In terms of the ghoul drug - it absolutely serves a purpose, by giving the audience a condition to look for for Cooper turning feral and explaining why anyone even tolerates ghouls when feral ghouls exist. That's one of the biggest problems with ghouls in society in the Fallout setting. Why would anyone ever let them live for a second if they just randomly turn feral?
As for "who dropped the bomb". Bethesda didn't change anything, so I'm not sure if that's one of the short sighted changes you're talking about. They never said who dropped the bombs but it obviously wasn't Vault Tec.
@@wmidler cry babies gonna cry.. let em. they can cry through the multiple seasons this shows gonna get.
@@wmidler the show didn't need to have Cooper a ticking time bomb before he goes insane from lack of medication. Considering Cooper's behavior, you don't need the threat of him going feral to be a threat.
Before this, ghouls didn't turn feral randomly and inevitably. It was further exposure to increased levels of radiation. There was a whole plotpoint with Hancock of ghouls being discriminated because of this incorrect perception.

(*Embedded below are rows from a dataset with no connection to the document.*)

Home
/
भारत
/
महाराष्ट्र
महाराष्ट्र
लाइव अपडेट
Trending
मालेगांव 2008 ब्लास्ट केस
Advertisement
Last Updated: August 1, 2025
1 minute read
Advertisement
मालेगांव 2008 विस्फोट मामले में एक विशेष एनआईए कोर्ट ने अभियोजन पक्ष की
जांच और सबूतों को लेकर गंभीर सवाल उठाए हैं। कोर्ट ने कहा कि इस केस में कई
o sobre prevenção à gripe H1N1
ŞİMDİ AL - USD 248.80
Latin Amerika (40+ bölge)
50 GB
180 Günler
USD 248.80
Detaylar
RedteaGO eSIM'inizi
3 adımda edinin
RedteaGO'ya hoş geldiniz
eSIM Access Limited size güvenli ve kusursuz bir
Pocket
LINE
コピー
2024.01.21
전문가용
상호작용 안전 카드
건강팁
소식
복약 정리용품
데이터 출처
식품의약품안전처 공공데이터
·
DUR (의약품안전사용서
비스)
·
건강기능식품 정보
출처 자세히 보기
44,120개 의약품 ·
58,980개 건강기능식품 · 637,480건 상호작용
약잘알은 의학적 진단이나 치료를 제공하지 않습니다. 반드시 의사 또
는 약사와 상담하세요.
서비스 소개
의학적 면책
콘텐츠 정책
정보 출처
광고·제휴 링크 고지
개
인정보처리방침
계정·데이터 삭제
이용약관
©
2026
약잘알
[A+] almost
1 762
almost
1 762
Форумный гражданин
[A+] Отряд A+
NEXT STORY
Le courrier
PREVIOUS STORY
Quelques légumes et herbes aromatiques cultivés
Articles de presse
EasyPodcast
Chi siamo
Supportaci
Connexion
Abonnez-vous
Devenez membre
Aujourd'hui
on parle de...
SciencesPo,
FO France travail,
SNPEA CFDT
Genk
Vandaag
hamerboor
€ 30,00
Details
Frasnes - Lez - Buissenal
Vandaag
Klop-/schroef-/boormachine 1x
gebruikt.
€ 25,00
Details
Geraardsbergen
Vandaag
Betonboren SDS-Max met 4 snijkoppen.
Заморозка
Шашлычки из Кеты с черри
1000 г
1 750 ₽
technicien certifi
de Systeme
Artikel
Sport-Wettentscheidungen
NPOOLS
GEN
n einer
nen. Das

Making them dependent on a drug in a post apocalypse doesn't fix this, it outright exacerbates the issue.
@@wmidler "There is suddenly a drug that prevents ghouls from going feral" isn't something that should be dropped just out of the blue. A skilled writer would recognize that this is a massive part of lore and devoted special attention to explaining it. Again, Bethesda and/or Amazon just "wanted" it, so they made it happen.
As far as Vault Tek's plans - there is an awful amount of dialogue in the TV series that makes no sense UNLESS you assume either the person is lying, or someone from the game (which the new info contradicts) was lying previously. That is a lousy way to write dialogue and plot.
There are a lot of people who just wine that they prefer F1 or F2 to the other sequels.
Which I do seem to prefer too.
There is actually a lot to critique in later installments when it comes to visual direction, mood and narrative decisions.
For example new fallouts make you believe that people just live on the wasteland for 200 years and they never ever build something new. They mostly just adapt scraps and ruins. The music contrasts with the wasteland very often because of the radio option (near constant flow of 50s music vs a few motifs to set the tone. )
I do appreciate fallout as a series growing in popularity though. It make the community bigger which means also more people that share my opinion and maybe have enough spark in them to actually create a mod or something else.